*** Opening of DOCUMENT SEGMENT ***

Dec 15, 2008

Top 10 reasons why there are Bugs/Defects in Software!

Here is a question that has made many testers wonder on several occasions - “Why are there bugs/defects in the software? Why/How do errors creep into the software and make it buggy?” I realize the paradoxical nature of this question. i.e. If there won’t be any errors in software then there won’t be any need of testing. But again, as long as software development exists as a field of business, there would be errors in them. To me, if something is *bug free* it translates as: it is either too trivial or non-existent! The increasing complexity of software would make sure that there are defects in them. But the question remains: what are those factors that cause defects in software? Well, here are 10 reasons (not in any particular order) why I think bugs creep into the software that we develop/test:

1. Human factor:
It is because human beings develop software. It is often said that “to err is human, to forgive divine”. Human beings are not perfect. They are prone to make mistakes. As human beings develop software, it would be foolish to expect the software to be perfect and without any defects in it! Hence there are errors in software. Ironically, we are yet to discover any other non-human agent who could develop software any better than human beings. So we continue to rely on the human intelligence to develop software thus allowing chances of errors in it.

2. Communication failure:
Another common reason for software defects can be miscommunication, lack of communication or erroneous communication during software development! The communication failure can happen at different levels (requirement gathering stage, requirement interpretation/documentation stage, requirement-to-implementation translation stage etc.). Imagine a case where the requirements are vague or incomplete. This could lead to a situation where the programmers would have to deal with problems that are not clearly understood, thus leading to errors. Another scenario of problem with communication may arise when a programmer tries to modify code developed by another programmer.

3. Unrealistic development timeframe:
Let’s face it. More often than not software are developed under crazy release schedules, with limited/insufficient resources and with unrealistic project deadlines. So it is probable that compromises are made in requirement/design to meet delivery schedules. Sometimes the programmers are not given enough time to design, develop or test their code before handing it over to the testing team. Late design changes can require last minute code changes, which are likely to introduce errors.

4. Poor design logic:
In this era of complex software systems development, sometimes the software is so complicated that it requires some level of R&D and brainstorming to reach a reliable solution. Lack of patience and an urge to complete it as quickly as possible may lead to errors. Misapplication of technology (components, products, techniques), desire/temptation to use the easiest way to implement solution, lack of proper understanding of the technical feasibility before designing the architecture all can invite errors. Unfortunately, it is not that the people are not smart; it is just that they often don't-have-time/are-not-allowed to think!

5. Poor coding practices:
Sometimes errors are slipped into the code due to simply bad coding. Bad coding practices such as inefficient or missing error/exception handling, lack of proper validations (datatypes, field ranges, boundary conditions, memory overflows etc.) may lead to introduction of errors in the code. In addition to this some programmers might be working with poor tools, faulty compilers, debuggers, profilers, validators etc. making it almost inevitable to invite errors and making it too difficult to debug them!

*** Close of DOCUMENT SEGMENT ***
*** Opening of INFORMATION SHOWN ***

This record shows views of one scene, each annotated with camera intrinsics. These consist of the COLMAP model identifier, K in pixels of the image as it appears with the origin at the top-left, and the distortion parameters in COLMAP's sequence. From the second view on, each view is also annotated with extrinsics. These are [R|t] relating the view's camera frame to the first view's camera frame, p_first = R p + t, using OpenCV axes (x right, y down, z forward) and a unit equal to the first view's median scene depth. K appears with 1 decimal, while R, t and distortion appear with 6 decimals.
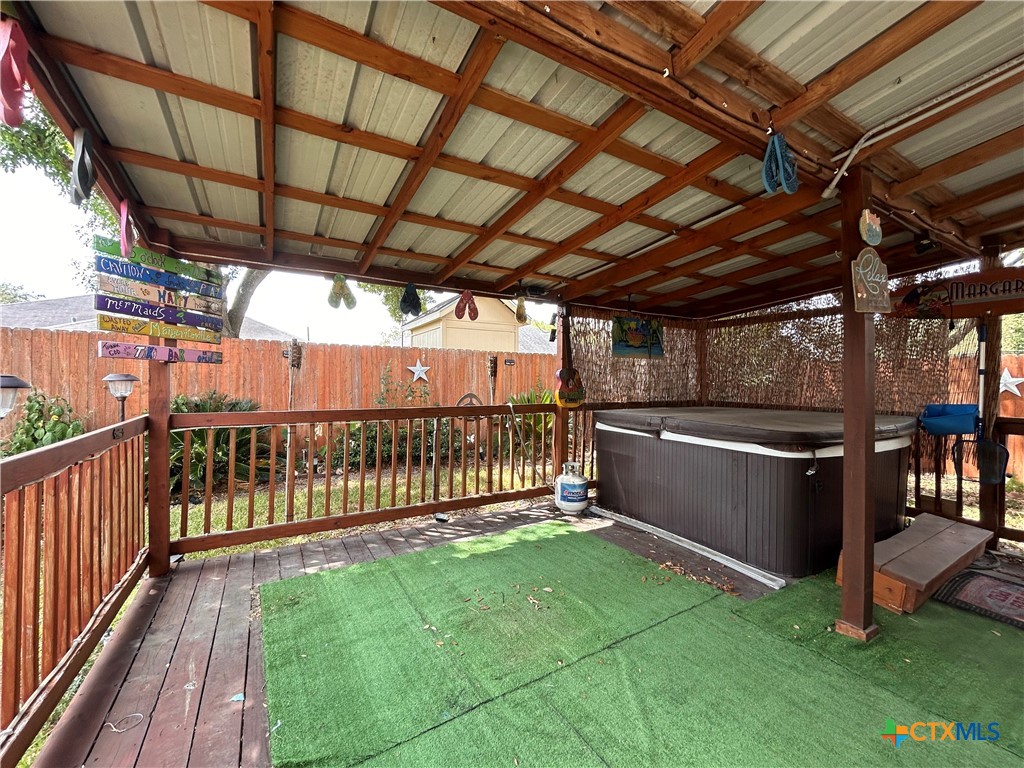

*** Close of INFORMATION SHOWN ***

EXERCISE DETAILS
Turn the paragraph of the post on software bugs that begins "Let’s face it" into a short bulleted list that keeps its main facts. The data can be left aside.

RESPONSE
- Software is often developed under crazy release schedules, with limited or insufficient resources and unrealistic deadlines.
- Requirements or design may be compromised to meet delivery schedules.
- Programmers sometimes lack time to design, develop or test their code before handing it to the testing team.
- Late design changes can require last-minute code changes, which are likely to introduce errors.